EXERCISE DIRECTIONS: Arrange the data from the line with "2020年英语四级报名时间" through the end of the data as a Markdown table with the columns Row and Text, numbering each nonblank line and skipping blank ones. Leave the pictures out of the table.

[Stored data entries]
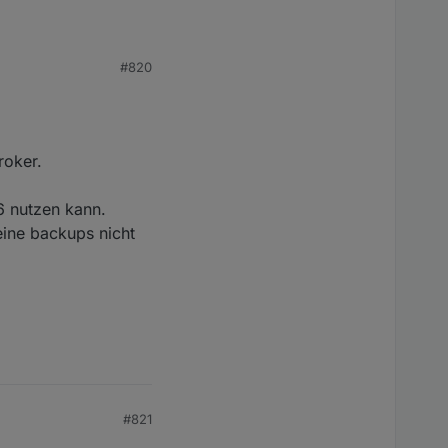
#820
ziehen.
roker.
6 nutzen kann.
eine backups nicht
#821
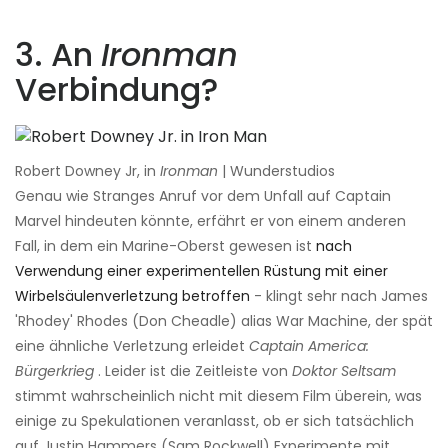
3. An
Ironman
Verbindung?
Robert Downey Jr, in
Ironman
| Wunderstudios
Genau wie Stranges Anruf vor dem Unfall auf Captain
Marvel hindeuten könnte, erfährt er von einem anderen
Fall, in dem ein Marine-Oberst gewesen ist
nach
Verwendung einer experimentellen Rüstung mit einer
Wirbelsäulenverletzung betroffen
- klingt sehr nach James
'Rhodey' Rhodes (Don Cheadle) alias War Machine, der spät
eine ähnliche Verletzung erleidet
Captain America:
Bürgerkrieg
. Leider ist die Zeitleiste von
Doktor Seltsam
stimmt wahrscheinlich nicht mit diesem Film überein, was
einige zu Spekulationen veranlasst, ob er sich tatsächlich
auf Justin Hammers (Sam Rockwell) Experimente mit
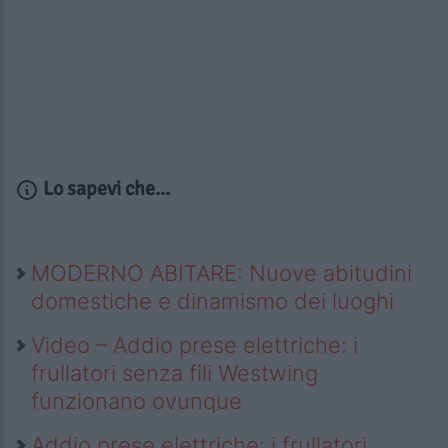
Lo sapevi che...
MODERNO ABITARE: Nuove abitudini
domestiche e dinamismo dei luoghi
Video – Addio prese elettriche: i
frullatori senza fili Westwing
funzionano ovunque
Addio prese elettriche: i frullatori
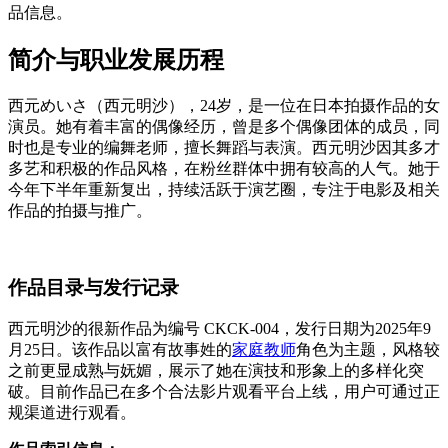
品信息。
简介与职业发展历程
西元めいさ（西元明沙），24岁，是一位在日本拍摄作品的女
演员。她有着丰富的偶像经历，曾是多个偶像团体的成员，同
时也是专业的编舞老师，擅长舞蹈与表演。西元明沙因其多才
多艺和积极的作品风格，在粉丝群体中拥有较高的人气。她于
今年下半年重新复出，持续活跃于演艺圈，专注于电影及相关
作品的拍摄与推广。
作品目录与发行记录
西元明沙的很新作品为编号 CKCK-004，发行日期为2025年9
月25日。该作品以富有故事姓的
家庭教师
角色为主题，风格较
之前更显成熟与妩媚，展示了她在演技和形象上的多样化突
破。目前作品已在多个合法影片观看平台上线，用户可通过正
规渠道进行观看。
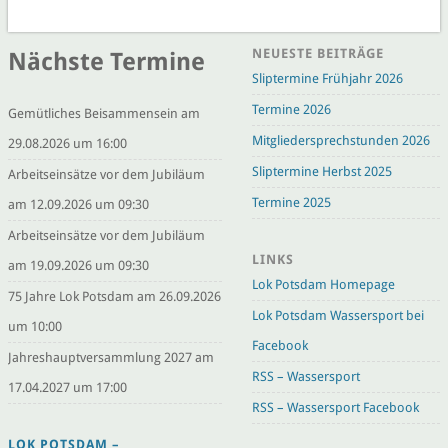
NEUESTE BEITRÄGE
Nächste Termine
Sliptermine Frühjahr 2026
Termine 2026
Gemütliches Beisammensein am
Mitgliedersprechstunden 2026
29.08.2026 um 16:00
Sliptermine Herbst 2025
Arbeitseinsätze vor dem Jubiläum
Termine 2025
am 12.09.2026 um 09:30
Arbeitseinsätze vor dem Jubiläum
LINKS
am 19.09.2026 um 09:30
Lok Potsdam Homepage
75 Jahre Lok Potsdam am 26.09.2026
Lok Potsdam Wassersport bei
um 10:00
Facebook
Jahreshauptversammlung 2027 am
RSS – Wassersport
17.04.2027 um 17:00
RSS – Wassersport Facebook
LOK POTSDAM –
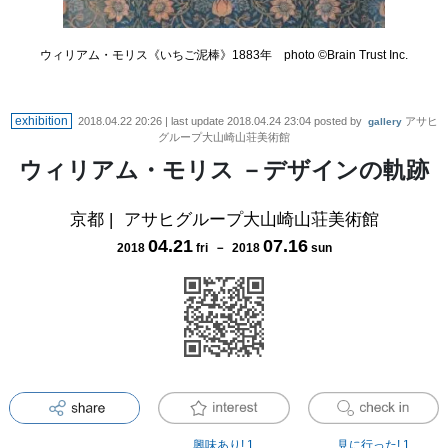
ウィリアム・モリス《いちご泥棒》1883年 photo ©Brain Trust Inc.
exhibition
2018.04.22 20:26
| last update
2018.04.24 23:04
posted by
アサヒ
gallery
グループ大山崎山荘美術館
ウィリアム・モリス －デザインの軌跡
京都
|
アサヒグループ大山崎山荘美術館
04
.
21
07
.
16
2018
fri
－
2018
sun
興味あり!
1
見に行った!
1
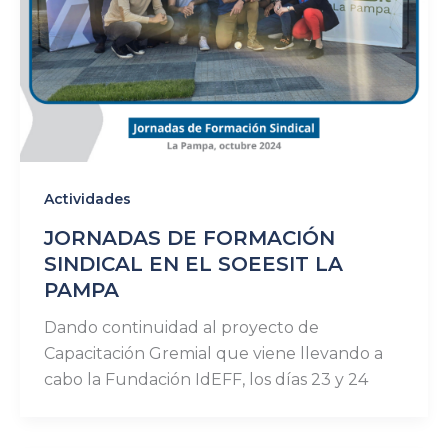
Actividades
JORNADAS DE FORMACIÓN
SINDICAL EN EL SOEESIT LA
PAMPA
Dando continuidad al proyecto de
Capacitación Gremial que viene llevando a
cabo la Fundación IdEFF, los días 23 y 24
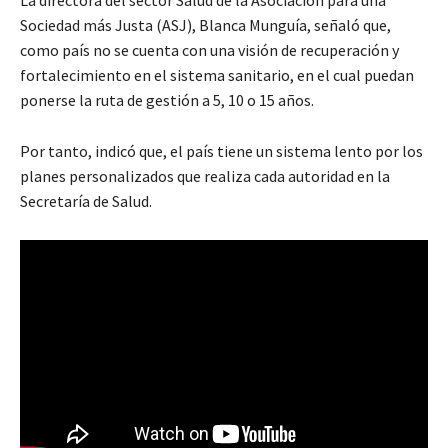
Sociedad más Justa (ASJ), Blanca Munguía, señaló que,
como país no se cuenta con una visión de recuperación y
fortalecimiento en el sistema sanitario, en el cual puedan
ponerse la ruta de gestión a 5, 10 o 15 años.
Por tanto, indicó que, el país tiene un sistema lento por los
planes personalizados que realiza cada autoridad en la
Secretaría de Salud.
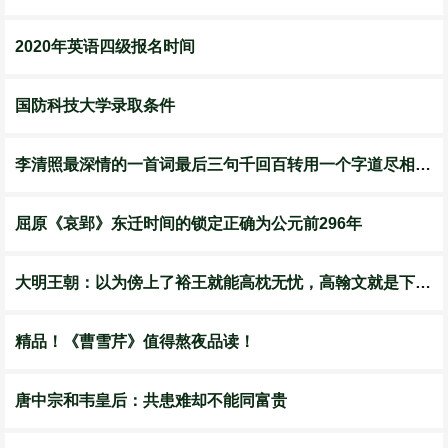
2020年英语四级报名时间
国防科技大学录取条件
李清照最深情的一首词最后三句千回百转用一个字道尽相思苦
屈原《哀郢》东迁时间的锁定正确为公元前296年
大明王朝：以为傍上了裕王就能高枕无忧，高翰文就是下一个沈一石
精品！《曹雪芹》值得熬夜品读！
唐中宗和韦皇后：共患难却不能同富贵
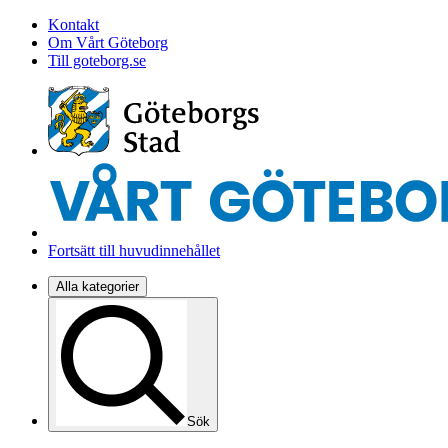
Kontakt
Om Vårt Göteborg
Till goteborg.se
Fortsätt till huvudinnehållet
Alla kategorier
Sök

WRITTEN ANSWER:
| Row | Text |
|---|---|
| 1 | 2020年英语四级报名时间 |
| 2 | 国防科技大学录取条件 |
| 3 | 李清照最深情的一首词最后三句千回百转用一个字道尽相思苦 |
| 4 | 屈原《哀郢》东迁时间的锁定正确为公元前296年 |
| 5 | 大明王朝：以为傍上了裕王就能高枕无忧，高翰文就是下一个沈一石 |
| 6 | 精品！《曹雪芹》值得熬夜品读！ |
| 7 | 唐中宗和韦皇后：共患难却不能同富贵 |
| 8 | Kontakt |
| 9 | Om Vårt Göteborg |
| 10 | Till goteborg.se |
| 11 | Fortsätt till huvudinnehållet |
| 12 | Alla kategorier |
| 13 | Sök |